▶ Selected text
GKE is designed to support multiple applications running in the same cluster that are managed by multiple teams. If no single team is responsible for managing resource usage in a cluster, it's possible that applications running in the cluster might consume more resources than they should. To help prevent this situation, an administrator must configure resource quotas in order to limit aggregated resource consumption for the resources that are defined within a namespace.

Anthos Config Management

Applying configurations to your Anthos clusters

A best practice when you manage Anthos clusters is to use Anthos Config Management, which keeps your enrolled clusters in sync with configs. A config is a YAML or JSON file that's stored in your repository and that contains the same types of configuration details that you can manually apply to a cluster by using the kubectl apply command. Anthos Config Management lets you manage your policies and infrastructure deployments like you do your apps—by adopting a policy-as-code approach.

You use Anthos Config Management in conjunction with a Git repository that acts as the single source of truth for your declared policies. Anthos Config Management can manage access-control policies like RBAC, resource quotas, namespaces, and platform-level infrastructure deployments. Anthos Config Management is declarative; it continuously checks cluster state and applies the state declared in the config in order to enforce policies.

Network policies

Enforcing network traffic flow within clusters

Network policies enforce Layer 4 network traffic flows by using pod-level firewall rules. Network policies are scoped to a namespace.

By default, even if a network policy is enabled for that namespace, access to pods in a cluster is unrestricted. When at least one NetworkPolicy object selects a pod, the enforcement is applied.

A best practice is to adopt a least-privilege approach. When you implement network policies, we recommend that you create a default deny-all rule in the namespace to match all pods; this makes the namespace block access (that is, it acts as a Fail Closed system). To allow network traffic flows, you then have to ensure that you explicitly set up network policies for each namespace.

The following diagram shows that by configuring network policies for each namespace, you can implement policies that manage the traffic flow between the namespaces.

Using network policies to manage traffic flow between namespaces.

In the example, traffic is permitted to flow bidirectionally between the namespace transactions and the namespace shopfront. However, traffic is permitted to flow only from the namespace shopfront to the logging app.

▶ Task material
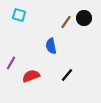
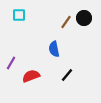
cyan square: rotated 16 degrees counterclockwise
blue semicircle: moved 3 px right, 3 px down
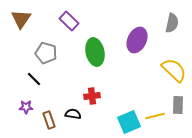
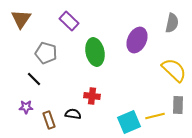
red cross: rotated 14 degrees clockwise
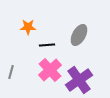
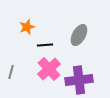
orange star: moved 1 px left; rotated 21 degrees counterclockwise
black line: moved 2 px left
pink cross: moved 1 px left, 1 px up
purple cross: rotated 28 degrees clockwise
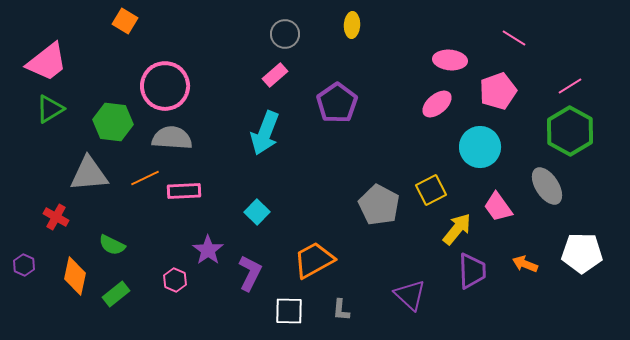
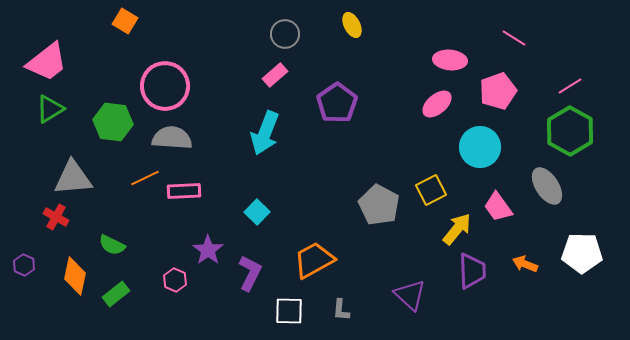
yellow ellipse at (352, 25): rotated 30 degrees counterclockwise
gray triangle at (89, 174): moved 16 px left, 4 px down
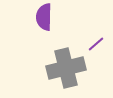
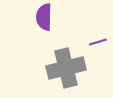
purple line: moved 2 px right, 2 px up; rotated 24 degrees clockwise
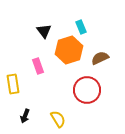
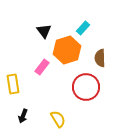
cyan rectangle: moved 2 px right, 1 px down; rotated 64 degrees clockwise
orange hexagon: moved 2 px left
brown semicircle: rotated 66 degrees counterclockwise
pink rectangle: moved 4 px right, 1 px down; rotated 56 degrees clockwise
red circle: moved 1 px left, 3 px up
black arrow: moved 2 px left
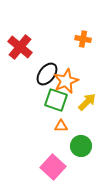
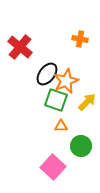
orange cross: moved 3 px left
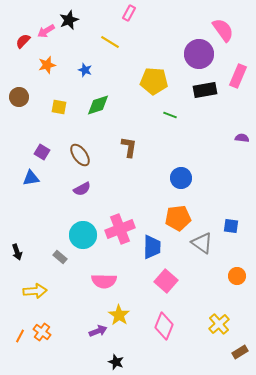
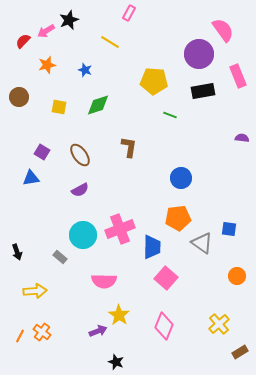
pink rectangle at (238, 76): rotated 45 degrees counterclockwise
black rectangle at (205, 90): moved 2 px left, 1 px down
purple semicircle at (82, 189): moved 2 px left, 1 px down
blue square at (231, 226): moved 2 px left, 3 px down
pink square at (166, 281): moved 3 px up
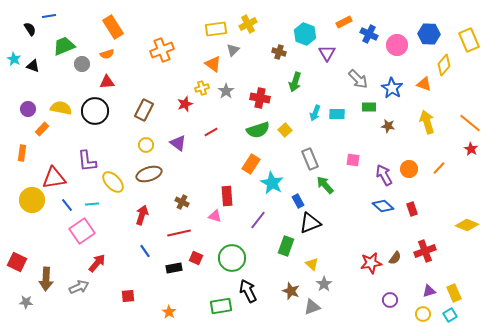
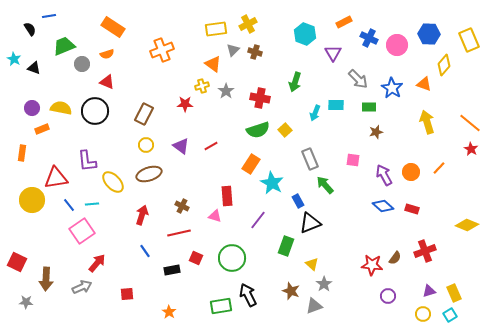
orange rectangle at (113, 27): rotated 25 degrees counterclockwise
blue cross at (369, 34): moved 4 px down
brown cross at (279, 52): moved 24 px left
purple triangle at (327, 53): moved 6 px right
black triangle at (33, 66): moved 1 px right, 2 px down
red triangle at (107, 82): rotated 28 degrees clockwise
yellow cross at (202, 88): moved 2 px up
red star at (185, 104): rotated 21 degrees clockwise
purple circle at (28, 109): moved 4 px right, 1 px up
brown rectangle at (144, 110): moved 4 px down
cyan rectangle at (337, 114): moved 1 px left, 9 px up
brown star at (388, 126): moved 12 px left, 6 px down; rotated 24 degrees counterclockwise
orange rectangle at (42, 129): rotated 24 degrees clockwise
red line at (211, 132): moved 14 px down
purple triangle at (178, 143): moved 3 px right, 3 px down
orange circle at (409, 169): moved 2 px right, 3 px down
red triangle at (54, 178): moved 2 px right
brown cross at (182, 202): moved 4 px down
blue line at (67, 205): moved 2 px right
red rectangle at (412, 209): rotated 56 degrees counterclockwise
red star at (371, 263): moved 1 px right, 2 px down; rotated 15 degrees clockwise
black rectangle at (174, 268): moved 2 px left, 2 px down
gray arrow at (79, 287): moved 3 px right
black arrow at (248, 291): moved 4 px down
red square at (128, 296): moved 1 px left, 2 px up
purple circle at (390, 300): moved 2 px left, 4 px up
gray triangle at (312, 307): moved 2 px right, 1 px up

---

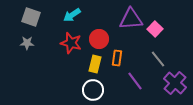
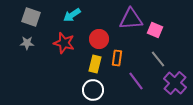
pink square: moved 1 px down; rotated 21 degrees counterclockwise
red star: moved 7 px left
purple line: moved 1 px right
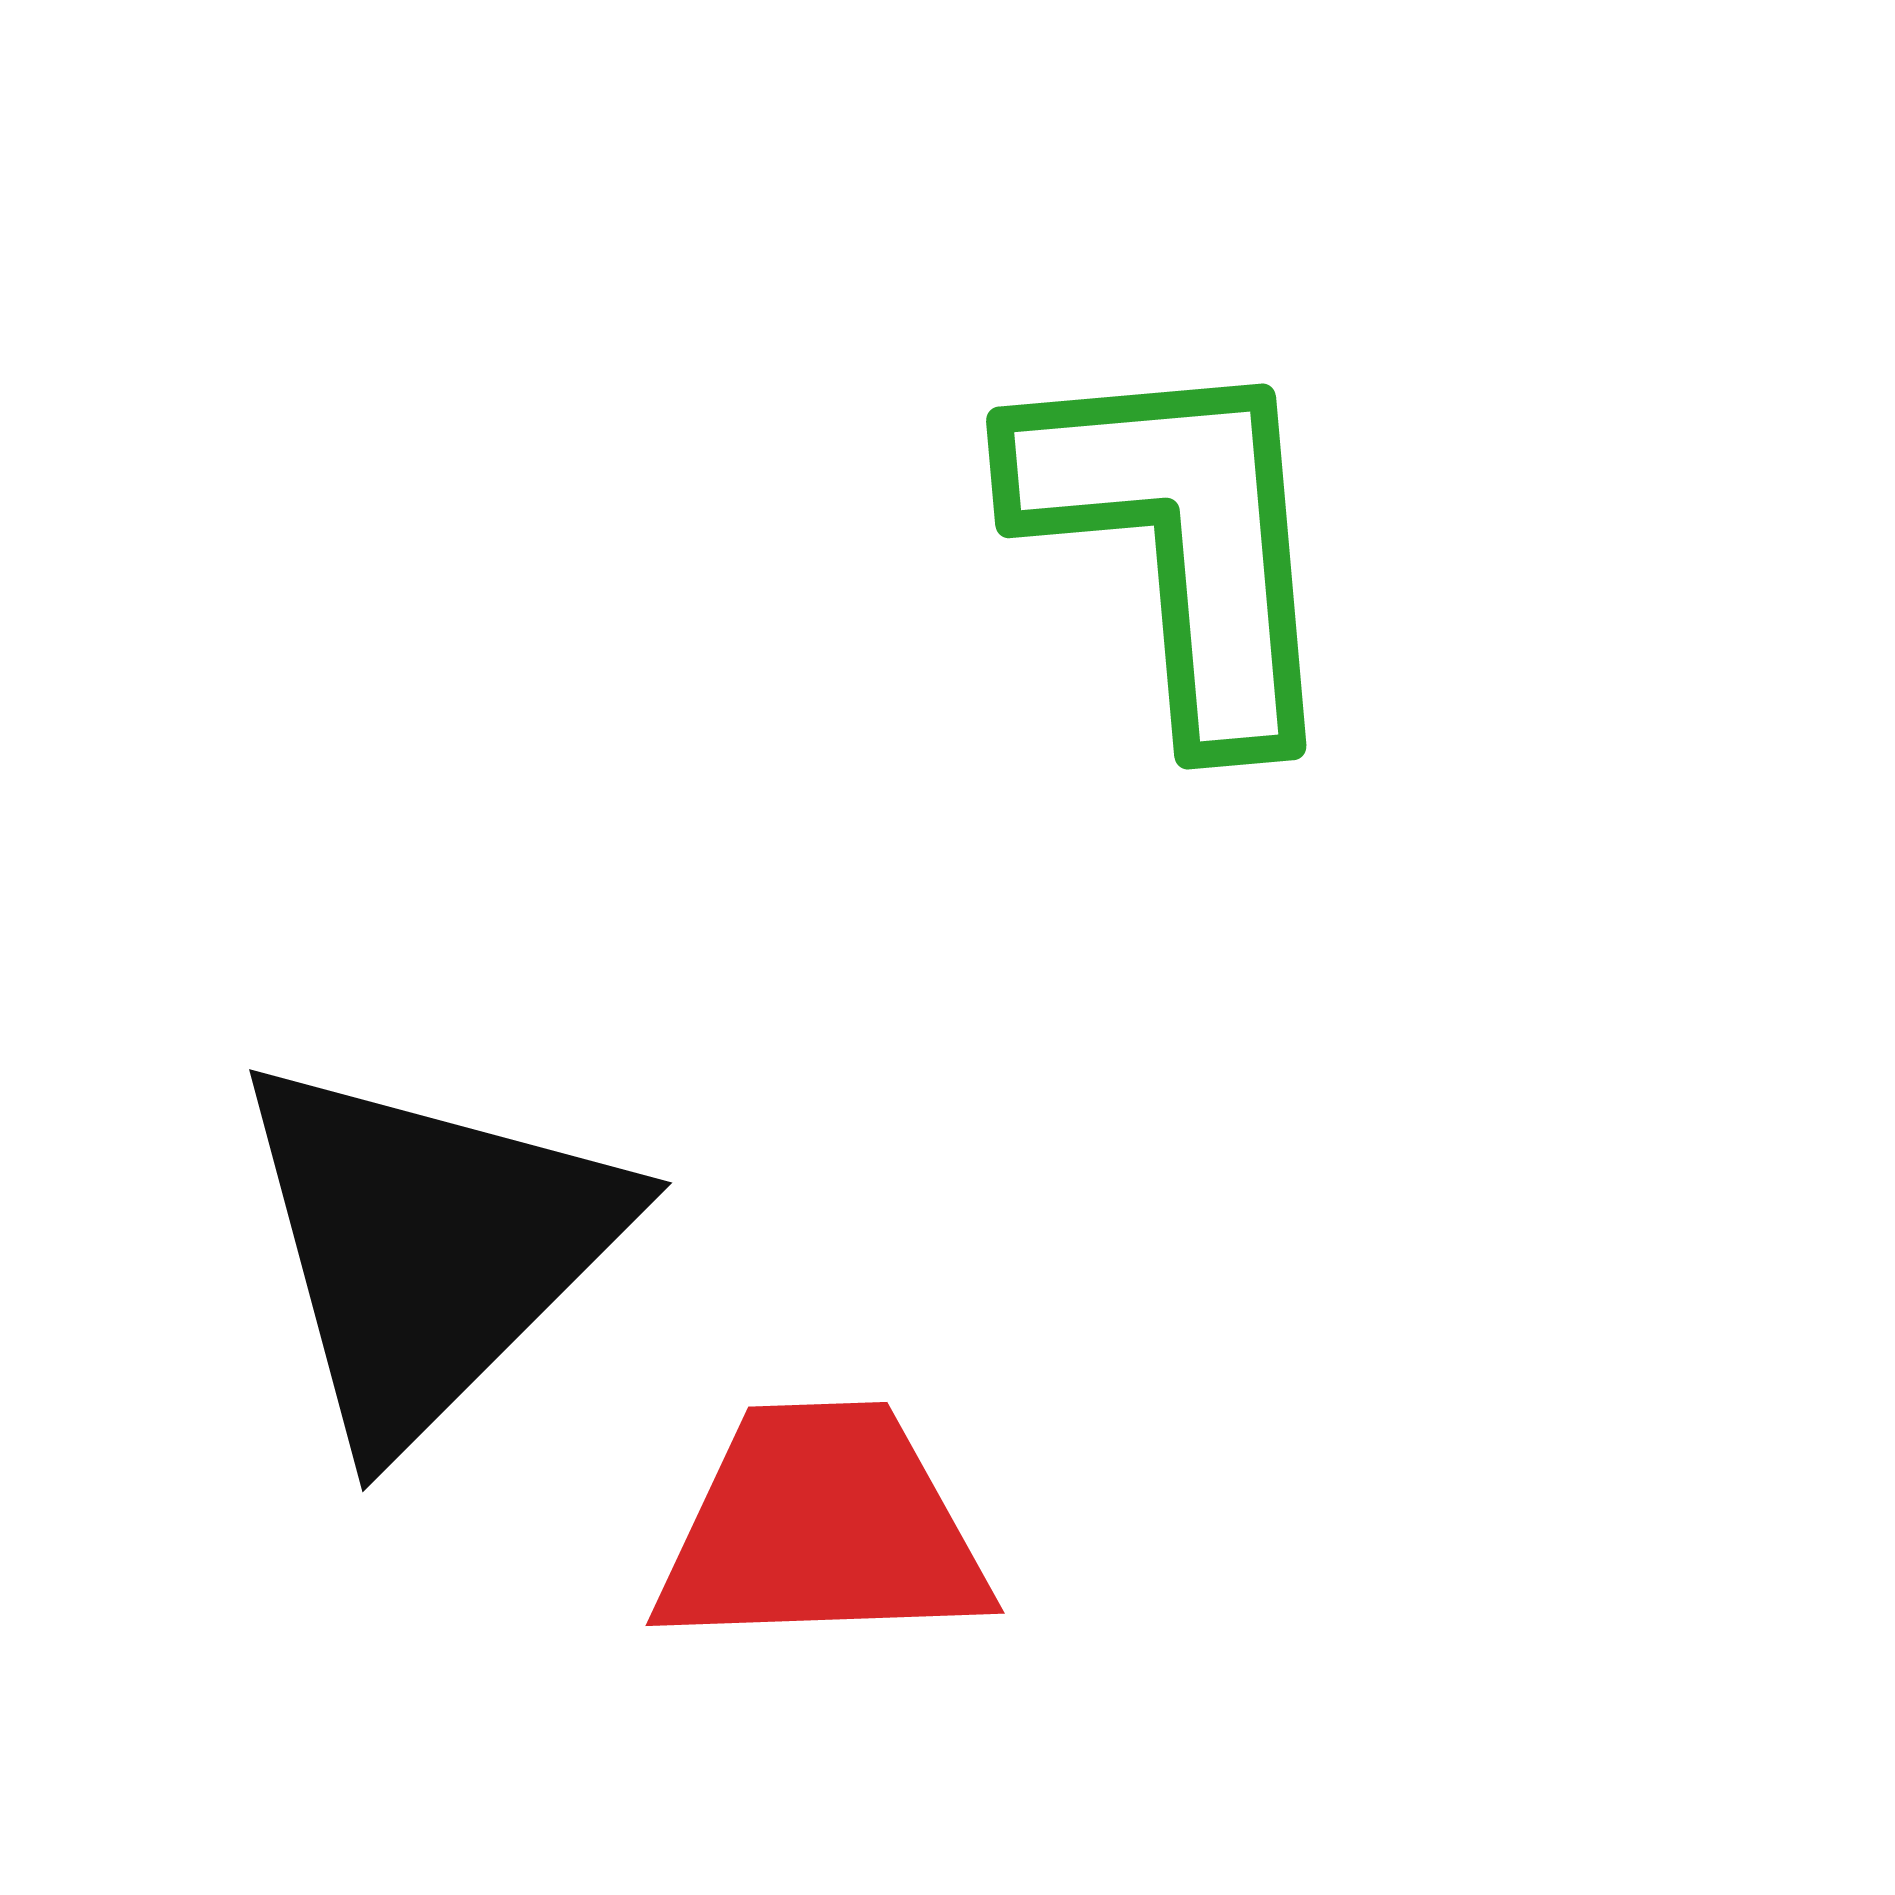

▶ Problems and tasks
- a) Answer these questions using the text on GKE and Anthos Config Management:
(i) In which file formats can a config be stored?
(ii) What role does the Git repository play for declared policies?
(iii) Which layer of network traffic flows do network policies enforce?
- b) Print the lines of the listing starting at the line that contains "yellow ellipse at" and ending at the line that contains "pink square at (166, 281): moved 3 px up", with the pictures left out.

▶ Task results
- a)
(i) YAML or JSON.
(ii) It acts as the single source of truth for declared policies.
(iii) Layer 4.

- b)
yellow ellipse at (352, 25): rotated 30 degrees counterclockwise
gray triangle at (89, 174): moved 16 px left, 4 px down
purple line: moved 2 px right, 2 px up; rotated 24 degrees clockwise
cyan rectangle: moved 2 px right, 1 px down; rotated 64 degrees clockwise
orange hexagon: moved 2 px left
brown semicircle: rotated 66 degrees counterclockwise
pink rectangle: moved 4 px right, 1 px down; rotated 56 degrees clockwise
red circle: moved 1 px left, 3 px up
black arrow: moved 2 px left
orange cross: moved 3 px left
pink rectangle at (238, 76): rotated 45 degrees counterclockwise
black rectangle at (205, 90): moved 2 px left, 1 px down
purple semicircle at (82, 189): moved 2 px left, 1 px down
blue square at (231, 226): moved 2 px left, 3 px down
pink square at (166, 281): moved 3 px up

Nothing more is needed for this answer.